Nachsorge und Rehabilitation
Nach der Operation wird das Gelenk verbunden und gekühlt. Viele Patienten können das Krankenhaus noch am gleichen Tag oder nach einer kurzen stationären Beobachtung verlassen. Die Nachsorge umfasst:
- Hochlagerung des Fußes zur Schwellungsreduktion
- Physikalische Therapie und gezielte Krankengymnastik
- Teilbelastung oder Entlastung des Beins je nach Eingriff
- Schrittweise Steigerung der Belastung über mehrere Wochen
Die vollständige Erholung dauert je nach Eingriff zwischen einigen Wochen und mehreren Monaten.
Risiken und Komplikationen
Die Sprunggelenksarthroskopie gilt als sicheres Verfahren, jedoch können wie bei jedem chirurgischen Eingriff Komplikationen auftreten:
- Infektionen im Bereich der Wunden oder des Gelenks
- Nervenverletzungen mit vorübergehenden oder dauerhaften Taubheitsgefühlen
- Schwellung und Hämatome (Blutergüsse)
- Thrombose (Blutgerinnsel in den Beinvenen)

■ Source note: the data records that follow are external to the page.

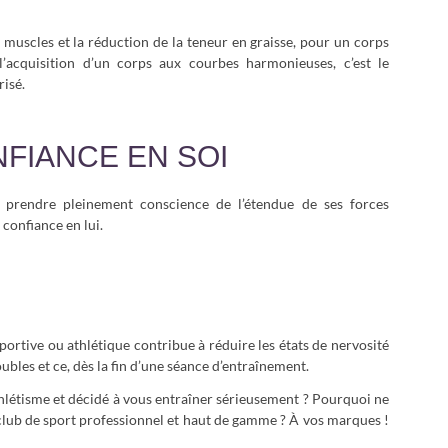
s muscles et la réduction de la teneur en graisse, pour un corps
l’acquisition d’un corps aux courbes harmonieuses, c’est le
risé.
FIANCE EN SOI
e prendre pleinement conscience de l’étendue de ses forces
confiance en lui.
sportive ou athlétique contribue à réduire les états de nervosité
ubles et ce, dès la fin d’une séance d’entraînement.
athlétisme et décidé à vous entraîner sérieusement ? Pourquoi ne
club de sport professionnel et haut de gamme ? À vos marques !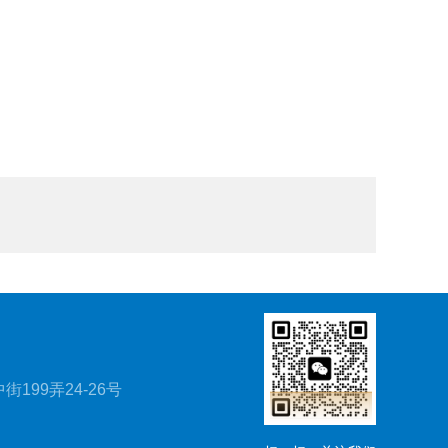
199弄24-26号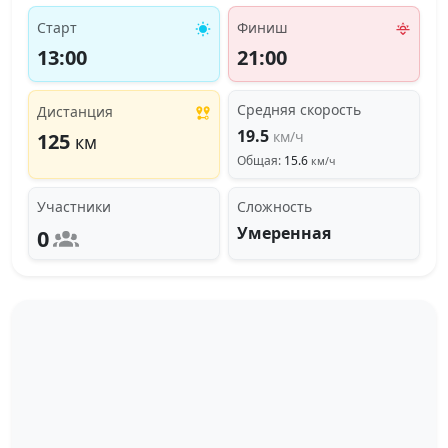
Старт
Финиш
13:00
21:00
Средняя скорость
Дистанция
19.5
км/ч
125
км
Общая:
15.6
км/ч
Участники
Сложность
Умеренная
0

- Selten: dauerhafte Gelenksteifigkeit oder unvollständige Beschwerdefreiheit
Erwartete Ergebnisse
Die Ergebnisse der Sprunggelenksarthroskopie sind in vielen Fällen sehr gut. Studien zeigen, dass ein Großteil der Patienten nach dem Eingriff eine deutliche Schmerzreduktion und eine verbesserte Gelenkfunktion erlebt. Besonders bei osteochondralen Läsionen, Impingement-Syndromen und der Entfernung freier Gelenkkörper sind die Langzeitergebnisse positiv. Der Behandlungserfolg hängt jedoch von der Grunderkrankung, dem Alter des Patienten und der konsequenten Nachsorge ab.
Quellen
- Zengerink, M. et al. - Treatment of osteochondral lesions of the talus: a systematic review. Knee Surgery, Sports Traumatology, Arthroscopy, 2010.
- van Dijk, C.N. et al. - Arthroscopy of the ankle joint. In: Operative Arthroscopy, 4th edition, Lippincott Williams & Wilkins, 2011.
- Deutsche Gesellschaft für Orthopädie und Unfallchirurgie (DGOU) - Leitlinien zur arthroskopischen Behandlung des oberen Sprunggelenks, 2020.